### TASK DETAILS
Go through the material line by line. Say how many lines contain the word "Edición", and give nothing more.

### DATA RECORDS
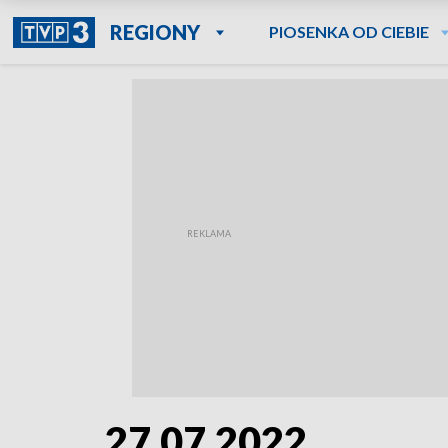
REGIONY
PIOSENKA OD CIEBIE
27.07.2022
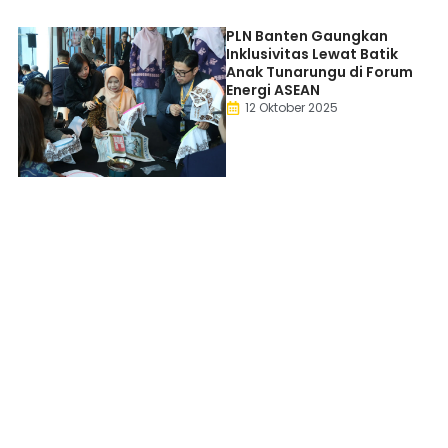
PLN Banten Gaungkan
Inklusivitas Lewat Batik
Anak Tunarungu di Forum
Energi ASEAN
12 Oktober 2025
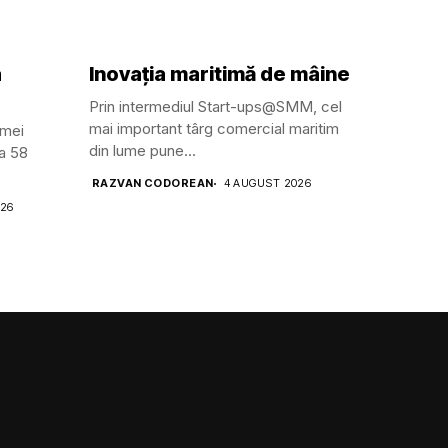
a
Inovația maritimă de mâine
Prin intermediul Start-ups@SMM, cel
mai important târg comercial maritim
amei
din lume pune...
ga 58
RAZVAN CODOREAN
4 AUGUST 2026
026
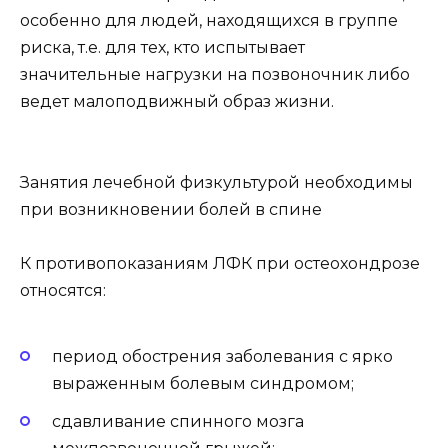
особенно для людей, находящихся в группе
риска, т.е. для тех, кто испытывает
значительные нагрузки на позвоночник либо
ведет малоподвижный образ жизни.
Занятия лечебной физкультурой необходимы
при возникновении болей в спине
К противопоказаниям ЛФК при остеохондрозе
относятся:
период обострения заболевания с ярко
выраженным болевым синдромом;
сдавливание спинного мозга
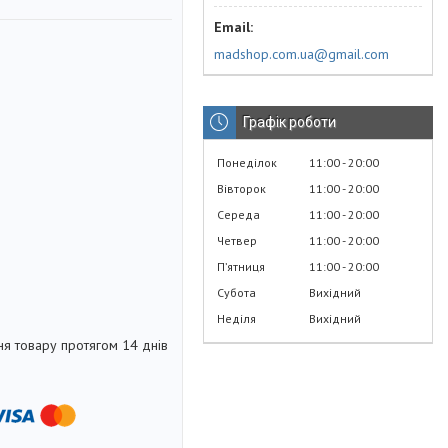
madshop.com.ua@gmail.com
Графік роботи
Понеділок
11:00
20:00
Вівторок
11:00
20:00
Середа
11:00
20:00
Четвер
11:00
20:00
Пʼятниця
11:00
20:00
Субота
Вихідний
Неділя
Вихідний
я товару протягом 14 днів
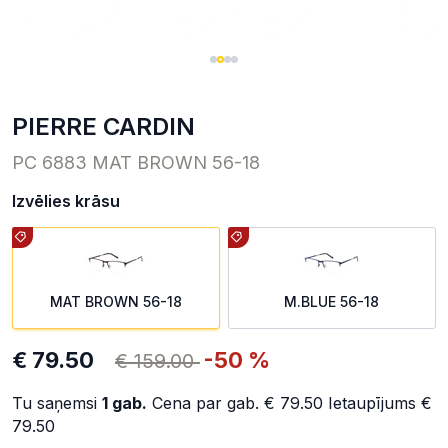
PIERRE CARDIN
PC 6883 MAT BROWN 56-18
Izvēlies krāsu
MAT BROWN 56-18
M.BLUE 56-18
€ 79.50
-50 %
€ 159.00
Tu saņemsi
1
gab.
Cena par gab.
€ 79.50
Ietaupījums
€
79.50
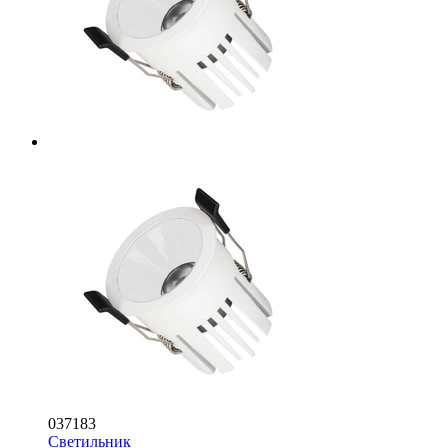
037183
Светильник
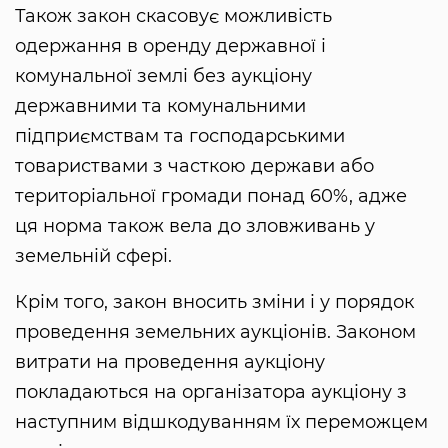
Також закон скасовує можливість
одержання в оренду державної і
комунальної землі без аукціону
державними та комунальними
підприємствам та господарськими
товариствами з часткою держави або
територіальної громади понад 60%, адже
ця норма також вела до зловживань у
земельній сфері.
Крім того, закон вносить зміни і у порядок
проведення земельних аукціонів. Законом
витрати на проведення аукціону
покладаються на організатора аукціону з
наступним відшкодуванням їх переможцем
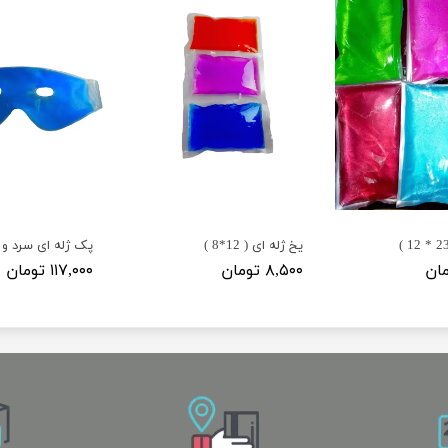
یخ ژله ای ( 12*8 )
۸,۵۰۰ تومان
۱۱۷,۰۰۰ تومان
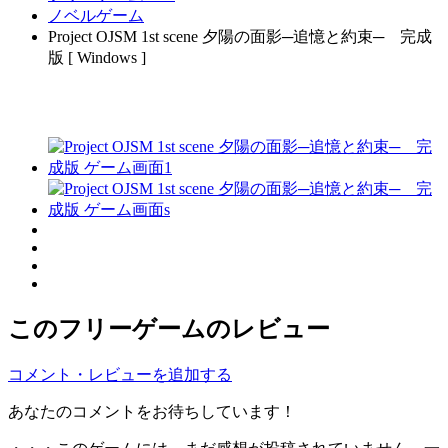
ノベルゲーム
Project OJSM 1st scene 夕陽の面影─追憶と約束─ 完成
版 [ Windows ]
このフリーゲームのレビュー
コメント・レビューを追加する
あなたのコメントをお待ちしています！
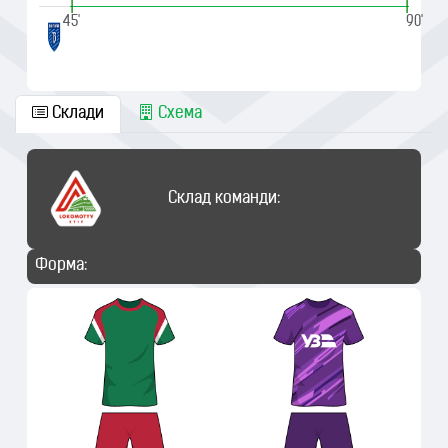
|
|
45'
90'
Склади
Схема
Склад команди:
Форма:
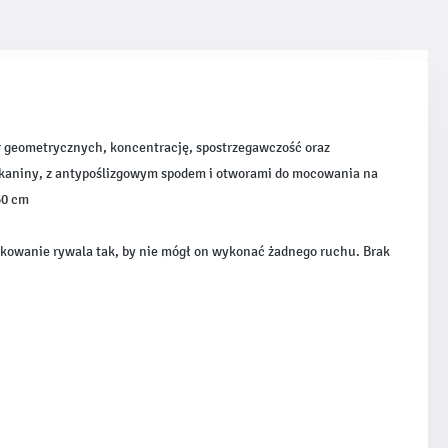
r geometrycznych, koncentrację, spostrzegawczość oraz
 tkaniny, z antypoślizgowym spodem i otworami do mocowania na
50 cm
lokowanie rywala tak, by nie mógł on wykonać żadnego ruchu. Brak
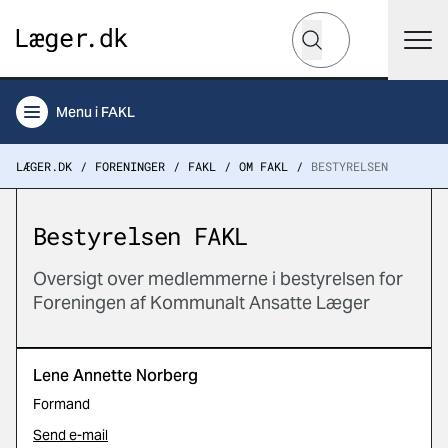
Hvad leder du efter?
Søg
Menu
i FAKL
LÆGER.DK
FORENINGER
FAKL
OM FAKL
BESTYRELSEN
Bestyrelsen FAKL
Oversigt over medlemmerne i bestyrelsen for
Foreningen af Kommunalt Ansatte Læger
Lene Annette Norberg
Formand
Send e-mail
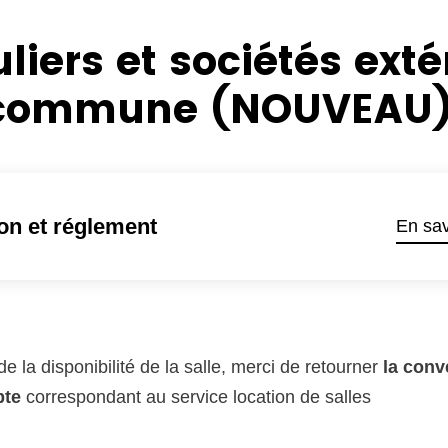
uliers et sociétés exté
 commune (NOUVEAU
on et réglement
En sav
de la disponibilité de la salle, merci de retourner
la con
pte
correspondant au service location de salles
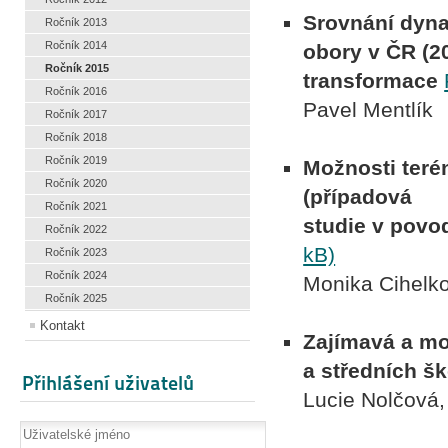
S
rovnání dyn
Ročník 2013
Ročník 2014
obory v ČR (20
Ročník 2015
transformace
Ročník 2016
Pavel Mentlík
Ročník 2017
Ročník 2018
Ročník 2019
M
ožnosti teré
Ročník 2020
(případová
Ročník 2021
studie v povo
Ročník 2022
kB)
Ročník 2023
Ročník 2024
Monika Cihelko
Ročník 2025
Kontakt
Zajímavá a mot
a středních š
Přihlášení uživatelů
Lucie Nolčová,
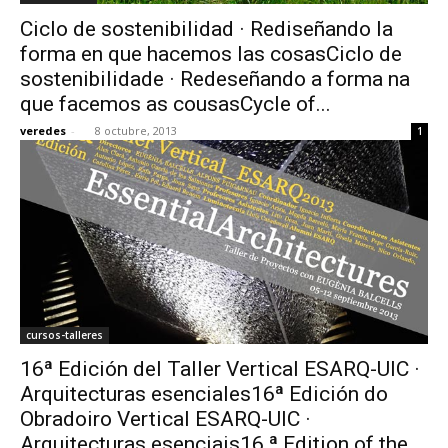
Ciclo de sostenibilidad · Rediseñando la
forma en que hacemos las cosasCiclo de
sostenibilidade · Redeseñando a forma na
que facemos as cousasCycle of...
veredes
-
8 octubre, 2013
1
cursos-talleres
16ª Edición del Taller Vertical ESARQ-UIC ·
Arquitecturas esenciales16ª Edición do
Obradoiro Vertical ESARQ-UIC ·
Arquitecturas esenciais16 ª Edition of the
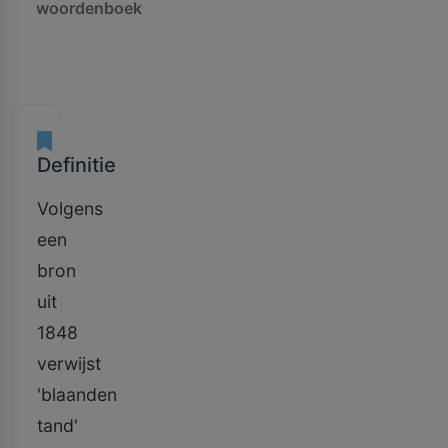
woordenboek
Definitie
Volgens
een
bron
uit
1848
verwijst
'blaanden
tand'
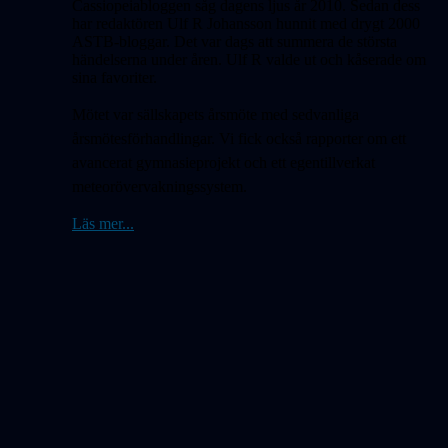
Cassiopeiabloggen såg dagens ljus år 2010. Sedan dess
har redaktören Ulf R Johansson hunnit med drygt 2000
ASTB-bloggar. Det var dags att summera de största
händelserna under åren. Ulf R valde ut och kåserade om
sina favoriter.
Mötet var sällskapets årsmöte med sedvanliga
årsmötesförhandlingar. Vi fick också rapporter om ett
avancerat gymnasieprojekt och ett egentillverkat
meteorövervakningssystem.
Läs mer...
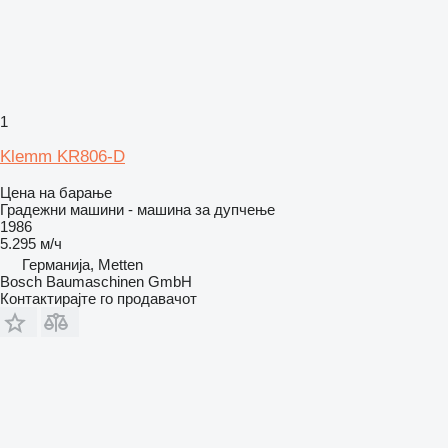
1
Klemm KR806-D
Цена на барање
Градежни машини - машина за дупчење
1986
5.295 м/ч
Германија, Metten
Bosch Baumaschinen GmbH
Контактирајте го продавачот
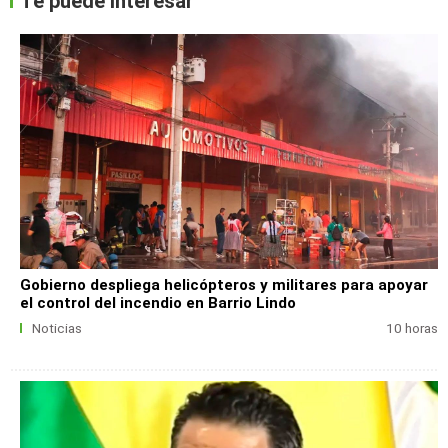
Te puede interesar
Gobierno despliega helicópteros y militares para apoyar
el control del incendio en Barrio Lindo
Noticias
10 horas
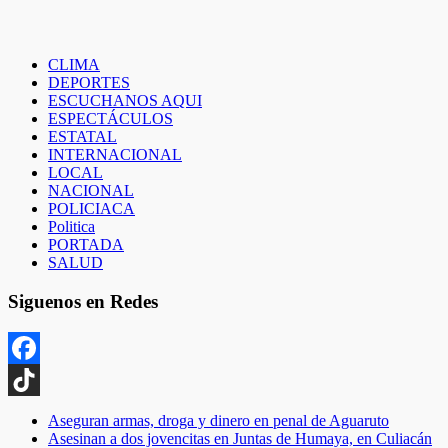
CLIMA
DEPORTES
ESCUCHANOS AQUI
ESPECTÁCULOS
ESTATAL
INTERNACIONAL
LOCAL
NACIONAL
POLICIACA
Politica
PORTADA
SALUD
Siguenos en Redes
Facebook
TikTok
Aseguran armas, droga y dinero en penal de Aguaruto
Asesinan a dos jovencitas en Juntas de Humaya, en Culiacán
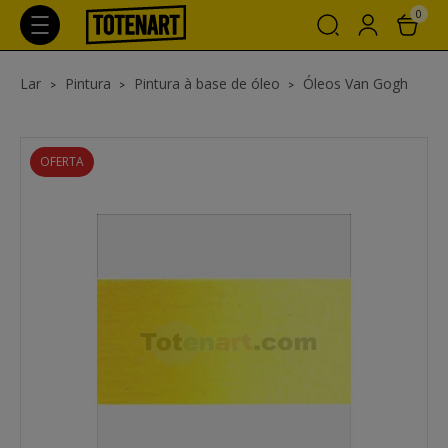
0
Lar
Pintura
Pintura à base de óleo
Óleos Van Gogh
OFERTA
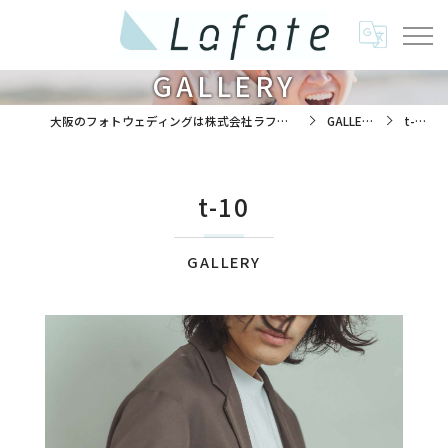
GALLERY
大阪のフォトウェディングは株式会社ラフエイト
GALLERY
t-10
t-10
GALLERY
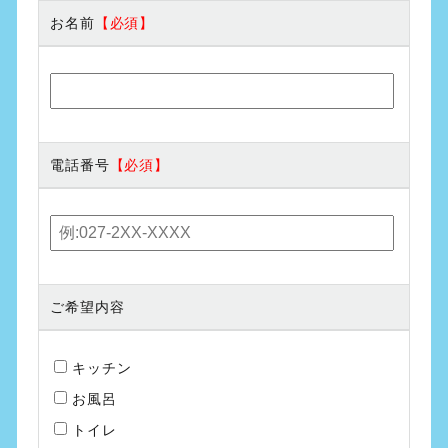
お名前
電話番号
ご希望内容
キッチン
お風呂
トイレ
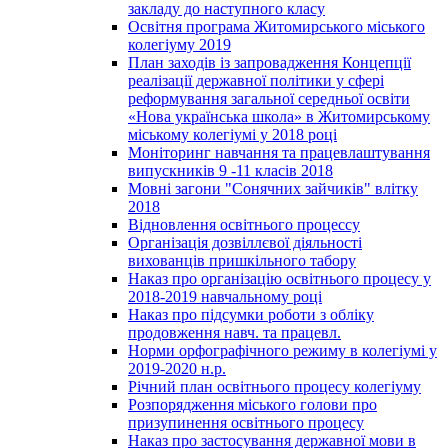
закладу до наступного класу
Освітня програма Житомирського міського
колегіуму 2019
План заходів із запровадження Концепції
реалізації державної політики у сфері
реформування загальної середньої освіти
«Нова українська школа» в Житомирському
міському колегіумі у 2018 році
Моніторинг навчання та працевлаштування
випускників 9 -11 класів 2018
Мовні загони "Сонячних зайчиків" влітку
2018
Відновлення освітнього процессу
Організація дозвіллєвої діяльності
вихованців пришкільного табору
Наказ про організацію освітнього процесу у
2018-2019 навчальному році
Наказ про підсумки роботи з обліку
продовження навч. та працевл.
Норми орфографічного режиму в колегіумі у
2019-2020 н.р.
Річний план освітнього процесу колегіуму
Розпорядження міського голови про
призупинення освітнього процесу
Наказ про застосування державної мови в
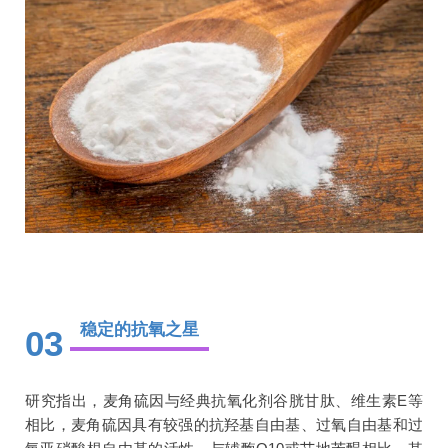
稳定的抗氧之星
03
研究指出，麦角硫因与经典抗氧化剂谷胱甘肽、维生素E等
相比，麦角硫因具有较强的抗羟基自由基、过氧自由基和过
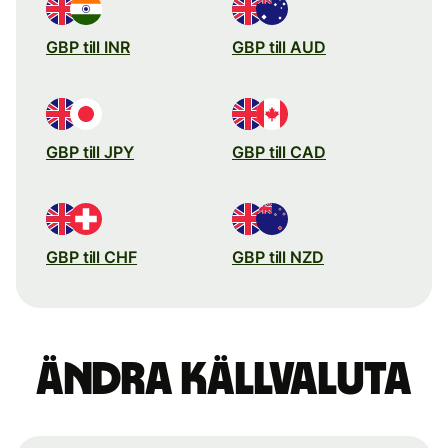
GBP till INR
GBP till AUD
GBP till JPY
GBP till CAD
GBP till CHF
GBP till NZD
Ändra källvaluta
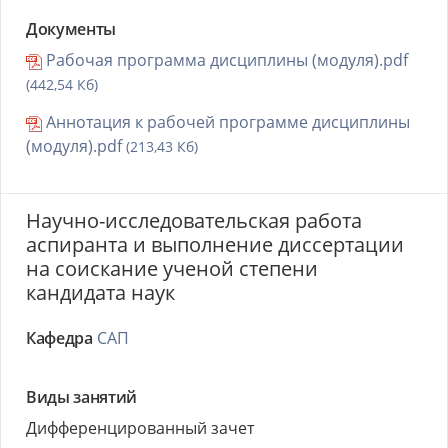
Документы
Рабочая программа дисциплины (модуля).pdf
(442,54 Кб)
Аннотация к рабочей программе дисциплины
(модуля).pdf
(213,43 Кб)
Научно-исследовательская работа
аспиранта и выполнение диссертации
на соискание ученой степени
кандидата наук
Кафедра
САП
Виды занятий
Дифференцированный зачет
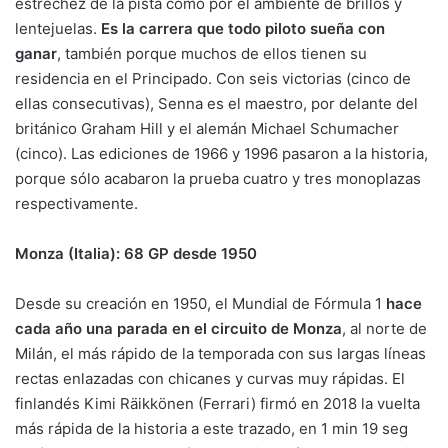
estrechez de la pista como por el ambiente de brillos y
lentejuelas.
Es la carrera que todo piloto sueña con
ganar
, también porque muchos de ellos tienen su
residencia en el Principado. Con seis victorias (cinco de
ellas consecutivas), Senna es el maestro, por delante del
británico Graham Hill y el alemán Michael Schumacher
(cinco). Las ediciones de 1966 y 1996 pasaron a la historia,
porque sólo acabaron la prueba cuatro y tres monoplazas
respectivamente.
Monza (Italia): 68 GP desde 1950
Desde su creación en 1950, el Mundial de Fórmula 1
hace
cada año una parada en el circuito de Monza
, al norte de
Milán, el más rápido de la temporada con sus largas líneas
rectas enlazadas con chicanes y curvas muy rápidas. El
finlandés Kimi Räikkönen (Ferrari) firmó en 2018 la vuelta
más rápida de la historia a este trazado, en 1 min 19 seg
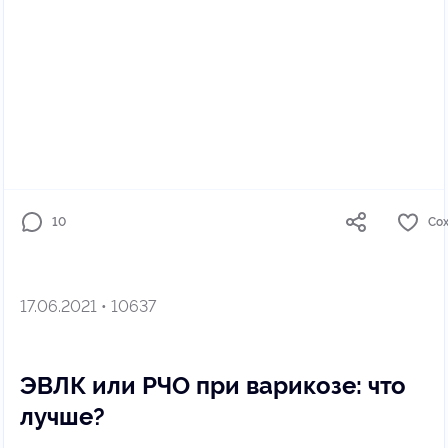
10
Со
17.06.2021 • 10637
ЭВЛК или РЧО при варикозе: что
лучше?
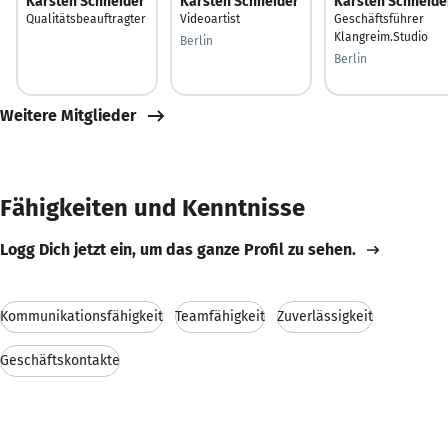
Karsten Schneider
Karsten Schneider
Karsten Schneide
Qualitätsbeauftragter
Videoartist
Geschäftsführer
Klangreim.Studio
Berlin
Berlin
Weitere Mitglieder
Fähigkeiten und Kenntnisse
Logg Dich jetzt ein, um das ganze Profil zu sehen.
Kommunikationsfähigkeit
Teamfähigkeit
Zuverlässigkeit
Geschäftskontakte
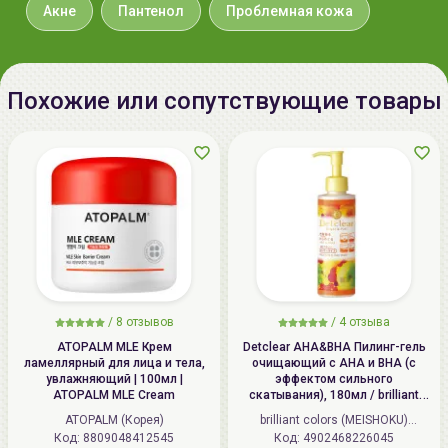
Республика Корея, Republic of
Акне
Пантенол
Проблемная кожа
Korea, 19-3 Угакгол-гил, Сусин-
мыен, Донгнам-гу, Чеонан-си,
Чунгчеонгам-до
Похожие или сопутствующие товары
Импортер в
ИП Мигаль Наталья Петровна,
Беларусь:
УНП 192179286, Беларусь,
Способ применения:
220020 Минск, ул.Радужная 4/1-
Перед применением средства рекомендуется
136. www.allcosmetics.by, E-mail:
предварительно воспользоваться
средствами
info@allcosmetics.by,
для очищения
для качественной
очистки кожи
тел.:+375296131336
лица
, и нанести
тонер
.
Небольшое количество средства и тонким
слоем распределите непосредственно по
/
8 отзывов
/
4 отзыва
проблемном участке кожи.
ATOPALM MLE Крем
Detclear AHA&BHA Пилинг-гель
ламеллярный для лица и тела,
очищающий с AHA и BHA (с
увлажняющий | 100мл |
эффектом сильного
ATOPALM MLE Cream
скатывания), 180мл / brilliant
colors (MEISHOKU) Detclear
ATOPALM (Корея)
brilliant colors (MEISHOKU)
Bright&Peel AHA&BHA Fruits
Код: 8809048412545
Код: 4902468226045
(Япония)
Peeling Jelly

### EXERCISE SOLUTION
2